At some point over the years I became less squeamish almost over night and started annually going to two music festivals and contending with portaloos without any of the old fuss. Despite miraculous advancements in my stance on dirt, one old hatred has only grown as I have. I don’t understand and will possibly never comprehend the excitement that comes with snow. As a child I remember being all wrapped up, verging on tears and almost having to be forced to go and play in the great white outdoors. I recall enjoying sleigh rides in the fields near to my Nan's house but just like today I wasn't so keen on the uphill walk afterwards.

As an adult I have to admit that snow certainly helps make everything look much more attractive but as soon as it starts to thaw, snow has quite the reverse affect. Rather than helping me feel more festive, snow encourages seasonal tourettes. I am such a clumsy accident prone person already that the very presence of snow puts the fear in me and I start to imagine my demise. Heading out in snowy conditions is never good but is at least safer when the snow is deep. Walking from the flat into Leeds the other day was a severely dangerous task – not a central city road, the route glistened with thick layers of ice daring me to take it on. Attempting to carefully cross at the central reservation, I couldn't help but fear the worst. My walk time doubled as I precariously slid around occasionally having to grab onto a rather filthy railing to avoid the worst as passing drivers most probably giggled at the spectacle.

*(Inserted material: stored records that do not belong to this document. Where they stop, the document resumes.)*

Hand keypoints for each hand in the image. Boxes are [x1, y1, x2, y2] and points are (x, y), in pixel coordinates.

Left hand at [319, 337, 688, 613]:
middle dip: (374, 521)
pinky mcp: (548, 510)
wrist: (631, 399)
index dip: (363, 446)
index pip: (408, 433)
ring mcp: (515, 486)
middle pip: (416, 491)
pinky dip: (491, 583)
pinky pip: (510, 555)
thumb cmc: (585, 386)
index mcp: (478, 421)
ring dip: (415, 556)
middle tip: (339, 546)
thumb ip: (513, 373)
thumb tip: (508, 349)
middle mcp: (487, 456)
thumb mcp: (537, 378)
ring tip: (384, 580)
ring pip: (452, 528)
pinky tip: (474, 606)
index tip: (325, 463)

The arrival of this year's second major freeze was perfectly timed to almost ruin my holiday plans as it decided the day I was flying to Cologne was a good time to settle. Thankfully East Midlands Airport wasn't too badly hit and we took off on time but arriving into Cologne we were back to havoc wreaked by snow - left waiting on the plane for an hour for some extremely icy steps to arrive. Departing Cologne three days later snow delayed us by an hour and a half and on arrival we faced a frosty car and no de-icer – thank god (or whoever there is) for the hard edges of empty savoury egg containers.

Having been relatively unaffected by the snow once in Cologne, returning to the UK I was advised to avoid my Leeds-Kent journey because of train cancellations – apparently whole train routes had been suspended for days due to “adverse weather conditions”. Southeastern trains cover an enormous commuter route and I honestly couldn’t quite believe the snow had completely halted any kind of service. Ringing up the “weather hotline”, I was repeatedly transferred to the automated service (love those things) and usefully told the journey was “amended” before the message cut out. A lucky friend actually managed to get hold of an operator to ask about the situation but the employee clearly hadn’t been briefed in any way and was equally useful, admitting they had no idea if trains were even running at all.

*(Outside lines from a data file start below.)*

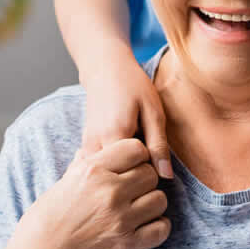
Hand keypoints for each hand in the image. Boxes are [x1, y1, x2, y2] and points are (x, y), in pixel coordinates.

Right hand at [10, 138, 170, 248]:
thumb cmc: (46, 220)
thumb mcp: (63, 183)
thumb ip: (82, 165)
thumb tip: (90, 149)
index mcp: (93, 170)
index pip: (137, 148)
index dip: (136, 157)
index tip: (129, 168)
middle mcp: (109, 191)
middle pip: (151, 173)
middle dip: (145, 181)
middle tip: (133, 192)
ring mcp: (120, 219)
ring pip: (160, 200)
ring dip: (152, 205)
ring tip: (138, 211)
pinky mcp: (126, 245)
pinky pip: (161, 229)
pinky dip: (157, 228)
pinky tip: (144, 228)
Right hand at [80, 53, 173, 178]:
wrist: (105, 69)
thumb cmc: (132, 85)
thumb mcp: (153, 112)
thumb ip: (158, 145)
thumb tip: (166, 177)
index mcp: (114, 137)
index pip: (134, 174)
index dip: (148, 170)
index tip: (154, 155)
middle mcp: (94, 146)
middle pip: (117, 179)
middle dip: (132, 174)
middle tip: (143, 152)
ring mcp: (85, 148)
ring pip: (105, 176)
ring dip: (120, 172)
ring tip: (131, 153)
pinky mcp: (83, 148)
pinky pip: (98, 169)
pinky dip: (109, 169)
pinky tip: (120, 154)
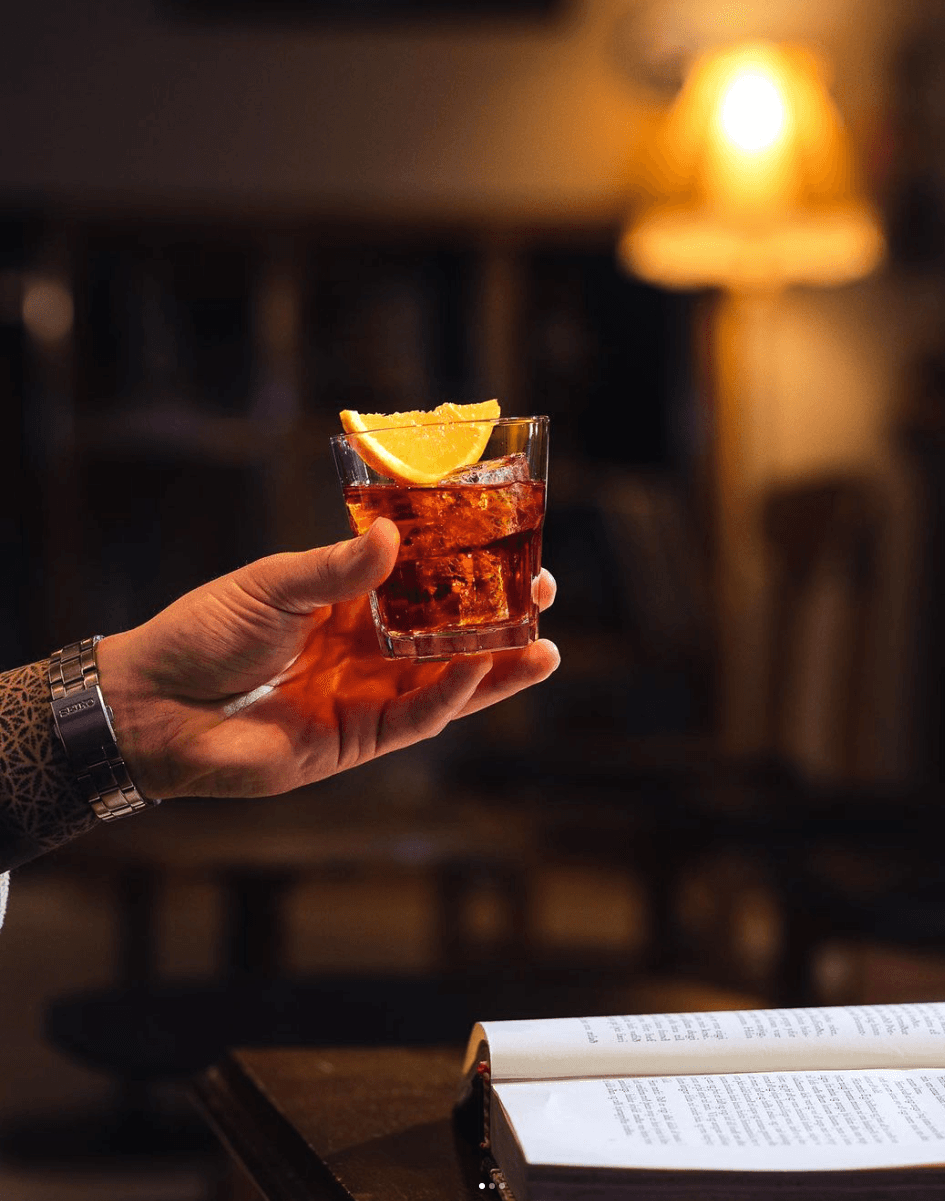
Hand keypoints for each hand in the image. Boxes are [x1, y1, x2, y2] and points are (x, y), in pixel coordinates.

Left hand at [96, 519, 558, 800]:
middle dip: (500, 620)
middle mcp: (367, 647)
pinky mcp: (357, 739)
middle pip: (450, 634)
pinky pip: (414, 719)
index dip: (468, 568)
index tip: (511, 545)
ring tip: (546, 651)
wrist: (155, 705)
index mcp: (348, 601)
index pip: (423, 582)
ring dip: (497, 668)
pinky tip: (480, 672)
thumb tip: (394, 535)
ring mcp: (366, 695)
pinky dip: (449, 698)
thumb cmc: (205, 633)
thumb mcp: (272, 585)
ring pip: (448, 682)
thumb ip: (336, 569)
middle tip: (543, 597)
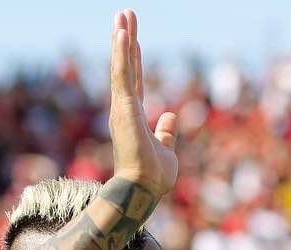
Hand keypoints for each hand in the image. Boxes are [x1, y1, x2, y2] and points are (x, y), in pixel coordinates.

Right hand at [107, 10, 177, 196]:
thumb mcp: (166, 149)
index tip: (132, 36)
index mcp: (133, 116)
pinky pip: (122, 75)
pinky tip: (121, 33)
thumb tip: (169, 115)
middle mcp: (124, 108)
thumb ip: (166, 131)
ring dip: (121, 39)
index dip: (132, 57)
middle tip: (124, 14)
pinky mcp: (123, 108)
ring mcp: (122, 107)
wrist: (143, 190)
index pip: (133, 79)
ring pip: (121, 66)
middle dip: (125, 39)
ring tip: (122, 14)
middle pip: (125, 66)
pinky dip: (121, 54)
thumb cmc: (153, 177)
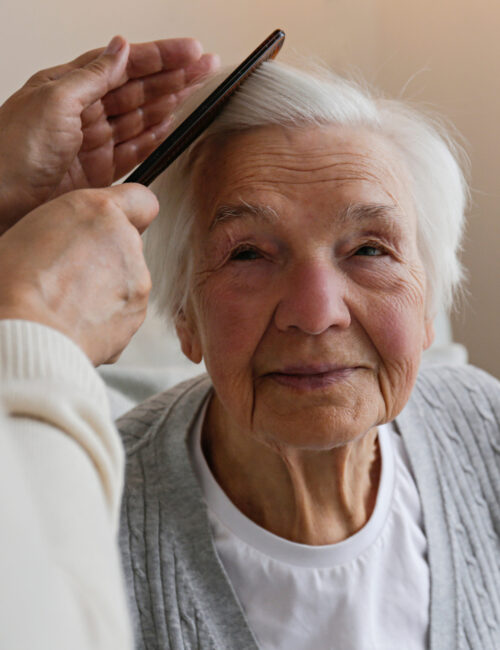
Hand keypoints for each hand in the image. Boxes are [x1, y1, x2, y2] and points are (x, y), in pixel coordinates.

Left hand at [0, 35, 218, 232]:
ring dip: (168, 102)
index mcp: (67, 86)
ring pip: (139, 118)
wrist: (1, 203)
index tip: (191, 51)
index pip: (123, 64)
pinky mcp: (97, 174)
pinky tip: (168, 125)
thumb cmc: (12, 152)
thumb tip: (120, 48)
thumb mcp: (53, 100)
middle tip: (205, 67)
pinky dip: (152, 137)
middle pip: (137, 89)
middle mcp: (81, 112)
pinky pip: (132, 150)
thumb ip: (91, 76)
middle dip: (173, 76)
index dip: (159, 56)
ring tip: (195, 90)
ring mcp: (91, 144)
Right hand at [0, 184, 158, 364]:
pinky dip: (107, 316)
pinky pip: (124, 311)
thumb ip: (71, 227)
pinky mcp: (137, 313)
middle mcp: (126, 242)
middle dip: (107, 256)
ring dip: (107, 288)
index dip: (127, 214)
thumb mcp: (33, 229)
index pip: (140, 199)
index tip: (112, 227)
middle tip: (70, 273)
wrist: (29, 332)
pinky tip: (76, 321)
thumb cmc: (17, 281)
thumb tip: (77, 238)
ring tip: (68, 302)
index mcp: (99, 211)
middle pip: (129, 244)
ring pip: (128, 279)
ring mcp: (137, 279)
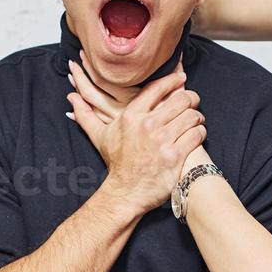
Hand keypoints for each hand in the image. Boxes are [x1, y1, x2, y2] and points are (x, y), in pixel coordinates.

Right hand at [66, 53, 205, 214]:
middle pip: (181, 99)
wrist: (126, 192)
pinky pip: (196, 134)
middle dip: (191, 99)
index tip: (181, 79)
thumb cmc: (117, 163)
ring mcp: (162, 141)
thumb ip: (86, 115)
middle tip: (193, 102)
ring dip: (197, 116)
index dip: (174, 80)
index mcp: (132, 116)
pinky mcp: (175, 156)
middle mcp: (147, 125)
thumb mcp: (100, 136)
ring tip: (196, 120)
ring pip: (192, 116)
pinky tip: (197, 134)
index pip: (158, 88)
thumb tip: (71, 100)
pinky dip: (200, 132)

Deciding to take a chance I stubbornly risked letting National Express take charge of my fate and actually made it to London, merely half an hour delayed. Luckily Southeastern trains were operating a limited timetable again and I made it home safely after about seven and a half hours travelling time. One hurdle overcome now just about five to go!

As I am still a bit of a hobo I have two more weekends and a journey back Kentways before Christmas to haul myself up and down the country AND then after all of that... I need to get to Chester and from there back up to Leeds. Daily newspaper snow forecast updates do little to ease the depression. We’re threatened with the coldest winter in 30 years; warned those planning on travelling cross-country might have to completely postpone Christmas and celebrate the week after; told snow on Christmas Day is a “foregone conclusion” and even reassured by comforting bosses at Southeastern that trains running in snow “will always be a problem”. Is the arrival of this extremely cold wet occasionally dangerous and debilitating white fluff really worth celebrating?